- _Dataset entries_
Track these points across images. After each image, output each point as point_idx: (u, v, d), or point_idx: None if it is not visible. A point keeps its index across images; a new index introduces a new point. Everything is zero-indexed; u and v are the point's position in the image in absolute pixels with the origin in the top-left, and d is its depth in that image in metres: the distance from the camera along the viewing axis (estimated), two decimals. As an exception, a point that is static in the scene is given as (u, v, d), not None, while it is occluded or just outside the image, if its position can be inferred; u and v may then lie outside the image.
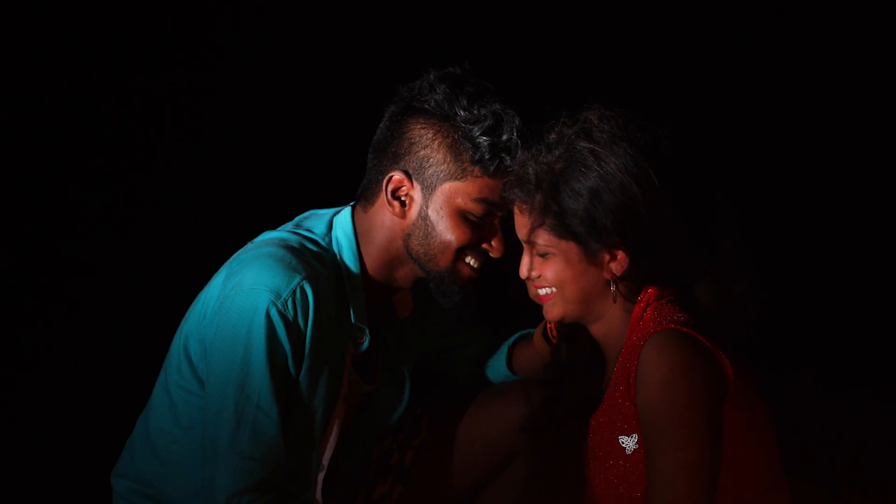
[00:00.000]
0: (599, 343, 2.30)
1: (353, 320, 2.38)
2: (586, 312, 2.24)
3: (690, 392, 2.05)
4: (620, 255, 2.17)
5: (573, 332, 2.36)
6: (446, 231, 2.34)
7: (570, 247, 2.18)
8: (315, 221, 2.44)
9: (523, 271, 2.25)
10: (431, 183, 2.34)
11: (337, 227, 2.41)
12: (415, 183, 2.34)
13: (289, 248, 2.32)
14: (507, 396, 2.55)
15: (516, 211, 2.23)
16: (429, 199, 2.34)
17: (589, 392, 2.30)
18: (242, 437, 2.23)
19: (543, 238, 2.20)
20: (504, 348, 2.68)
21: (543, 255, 2.22)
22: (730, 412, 2.09)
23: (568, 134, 2.19)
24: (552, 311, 2.25)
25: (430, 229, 2.35)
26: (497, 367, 2.68)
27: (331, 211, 2.47)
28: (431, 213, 2.34)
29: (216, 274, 2.39)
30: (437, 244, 2.36)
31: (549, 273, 2.21)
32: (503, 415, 2.53)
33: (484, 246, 2.38)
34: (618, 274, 2.19)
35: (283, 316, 2.24)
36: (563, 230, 2.18)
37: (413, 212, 2.36)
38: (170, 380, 2.38)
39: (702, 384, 2.06)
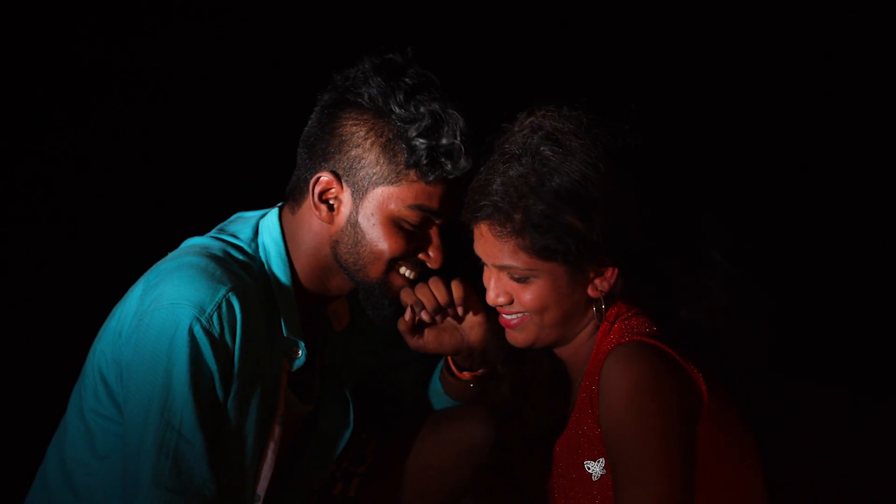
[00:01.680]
0: (564, 362, 2.24)
1: (285, 333, 2.30)
2: (562, 336, 2.19)
3: (658, 408, 1.99)
4: (609, 270, 2.11)
5: (521, 352, 2.28)
6: (378, 240, 2.27)
7: (555, 268, 2.10)
8: (240, 226, 2.37)
9: (495, 298, 2.17)
10: (363, 186, 2.26)
11: (263, 231, 2.34)
12: (344, 185, 2.27)
13: (212, 256, 2.24)
14: (460, 420, 2.49)
15: (484, 234, 2.13)
16: (359, 204, 2.27)
17: (551, 416, 2.25)
18: (164, 468, 2.14)
19: (524, 261, 2.10)
20: (435, 376, 2.61)
21: (521, 280, 2.13)
22: (705, 432, 2.04)
23: (531, 141, 2.10)
24: (520, 336, 2.19)
25: (359, 237, 2.28)
26: (437, 392, 2.61)
27: (257, 214, 2.39)
28: (362, 219, 2.26)
29: (133, 287, 2.29)
30: (368, 253, 2.28)
31: (527, 297, 2.13)
32: (456, 440, 2.48)
33: (420, 256, 2.31)
34: (604, 291, 2.13)
35: (208, 333, 2.16)
36: (549, 251, 2.09)
37: (342, 217, 2.28)
38: (85, 404, 2.29)
39: (671, 400, 2.00)
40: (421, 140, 2.21)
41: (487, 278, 2.18)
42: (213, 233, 2.36)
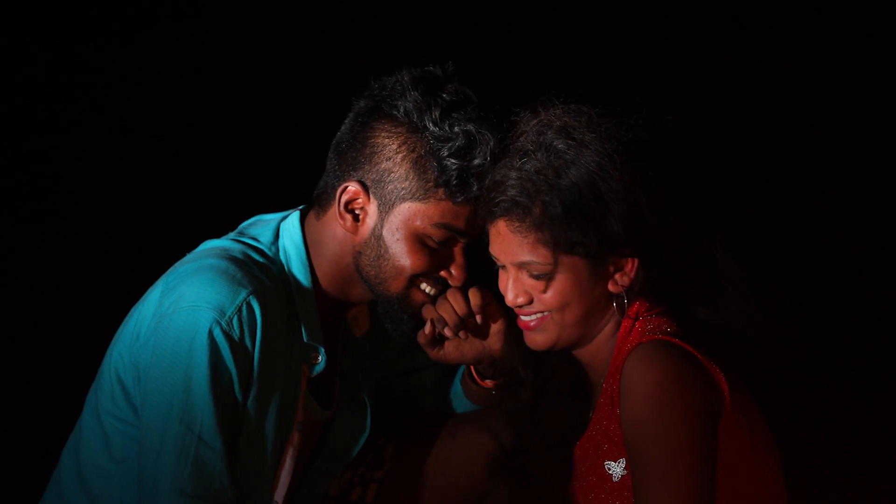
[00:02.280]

- _What is required_
Set down exactly the lines of the data above, beginning with the line that has "4: (620, 255, 2.17)" and ending with the line that has "21: (543, 255, 2.22)", and no others.

- _Answer to the exercise_
4: (620, 255, 2.17)
5: (573, 332, 2.36)
6: (446, 231, 2.34)
7: (570, 247, 2.18)
8: (315, 221, 2.44)
9: (523, 271, 2.25)
10: (431, 183, 2.34)
11: (337, 227, 2.41)
12: (415, 183, 2.34)
13: (289, 248, 2.32)
14: (507, 396, 2.55)
15: (516, 211, 2.23)
16: (429, 199, 2.34)
17: (589, 392, 2.30)
18: (242, 437, 2.23)
19: (543, 238, 2.20)
20: (504, 348, 2.68)
21: (543, 255, 2.22)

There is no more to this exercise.